Das Bundesforschungsinstitut für Ernährung und Lebensmittel (MRI) bestätigt, dass ein normaler Verzehr von Milch und Milchprodukten kein erhöhtes Krankheitsrisiko birgt, sondern sogar das Risiko für Herz-Kreislauf-Krankheiten, Bluthochdruck und Altersdiabetes leicht verringert. In einigen Artikeln wird von einer besseren Verträglichkeit der A2-Milch bei Laktoseintoleranz berichtet. So zum Beispiel in einem Versuch mit 600 Chinesen. Jeder trank zunächst 300 ml normale Milch (A2A1) und nach einer siebentägigen Pause 300 ml A2A2-Milch. Nach der A2-Milch gaben die meisten Probanden an, weniger Blähungen und Darmbeschwerden zu haben und weniger häufigen Stuhlgang mit besserer Konsistenz (He et al., 2017). In einer ganz aktuellen eigenen Pilotstudie wurden Effekte von BCM-7 in menschlichen Darmzellen untersucht (Ballentin, 2019). Die Effekte waren jedoch nicht verschieden von den Effekten der verwendeten Kontrollsubstanz. 

A2-Milch Nicht besonders gesundheitsfördernd 

Aufgrund der nicht bewiesenen gesundheitlichen Vorteile der A2-Milch ist die Bewerbung und Auslobung dieser Milch innerhalb der Europäischen Union (EU) untersagt. Diese Milch darf in den EU-Ländern nicht als besonders gesundheitsfördernd verkauft werden. Trotzdem verkauft sich die namentlich geschützte A2-Milch in Australien, Neuseeland, den USA und anderen nichteuropäischen Staaten sehr gut. Allein der Glaube an positive gesundheitliche Wirkungen lockert die Portemonnaies. Auch in der Schweiz ist A2-Milch seit November 2019 im Handel. Die Landwirte bekommen für die Milch ihrer reinrassigen A2A2-Kühe einen leicht höheren Preis als für Schweizer Biomilch (73 cr). 

Auf A2-Genetik umzüchten?

Regional wird auch in Deutschland Milch mit der Eiweißstruktur A2A2 höherpreisig verkauft. Im Allgäu wird beispielsweise A2-Urmilch von Rewe und Edeka zu einem Preis von 1,69 € angeboten, in Niedersachsen sollen sogar 1,99 € für einen Liter A2-Milch ausgelobt worden sein.

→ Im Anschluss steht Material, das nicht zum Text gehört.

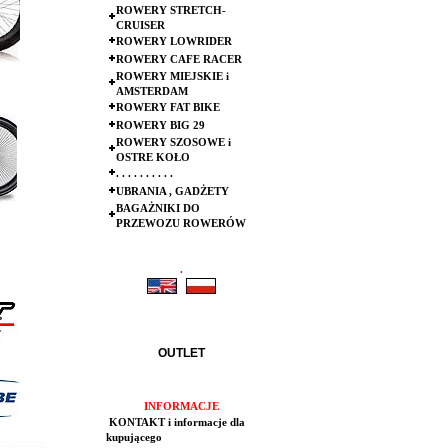
ROWERY STRETCH-
CRUISER
ROWERY LOWRIDER
ROWERY CAFE RACER
ROWERY MIEJSKIE i
AMSTERDAM
ROWERY FAT BIKE
ROWERY BIG 29
ROWERY SZOSOWE i
OSTRE KOŁO
. . . . . . . . . .
UBRANIA , GADŻETY
BAGAŻNIKI DO
PRZEWOZU ROWERÓW
.
.
OUTLET
INFORMACJE
KONTAKT i informacje dla
kupującego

Falls irgendwann eine gesundheitsfördernde Wirkung der A2-Milch nachgewiesen werden kann oder unsere Molkereien mit diesem Produkt außereuropäische Märkte erschließen, wäre eine Umzüchtung auf reinrassige A2A2-Vererber sinnvoll. In Bullenkatalogen wird die jeweilige Eiweißgenetik ausgewiesen. 

Allerdings – wenn jeder A2-Milch produziert, ist sie nichts Besonderes mehr und verdient auch keinen höheren Preis. Wie oben erwähnt enthält Büffelmilch ausschließlich beta-Kasein der Variante A2. Aus diesem Grund wurde in Niedersachsen ein bestehendes Schulmilchprojekt bereits auf Büffelmilch umgestellt.